Insektizid Großeinsatz in Schlierbach

Schlierbach / SWP 10.10.2018
Die Feuerwehr ist am Mittwoch mit einem Gefahrgutzug zu einem Großeinsatz nach Schlierbach ausgerückt.

Wie die Polizei mitteilt, war einer Frau zur Mittagszeit beim Einkaufen in einem Schlierbacher Geschäft übel geworden.
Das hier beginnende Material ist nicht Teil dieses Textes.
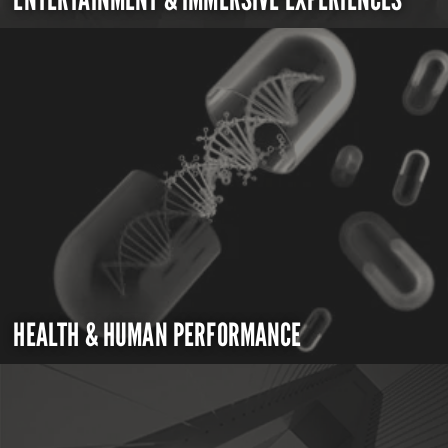
HEALTH & HUMAN PERFORMANCE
Die Sanitäter vermuteten, dass die Übelkeit vom Arbeitsplatz der Frau herrühren könnte, denn kurz vor dem Einkauf war die Frau noch in einem Schlierbacher Betrieb arbeiten.

In dieser Firma in der Robert-Bosch-Straße informierte die Geschäftsleitung die Mitarbeiter. Gleich darauf meldeten sich zwei Mitarbeiter, denen ebenfalls übel war. Möglicherweise waren auch sie zuvor in Kontakt mit einer Chemikalie gekommen. Die war bei der Firma in Schlierbach angeliefert worden, die Schädlingsbekämpfungsmittel anbietet. Aus einem der Kanister waren offenbar geringe Mengen des Insektizids ausgelaufen. Deshalb packten Mitarbeiter den Kanister dicht in Folie. Trotzdem könnte die ausgetretene Menge ausgereicht haben, die Übelkeit bei den drei Mitarbeitern auszulösen, so die Vermutung der Polizei. Die Drei wurden anschließend ärztlich betreut.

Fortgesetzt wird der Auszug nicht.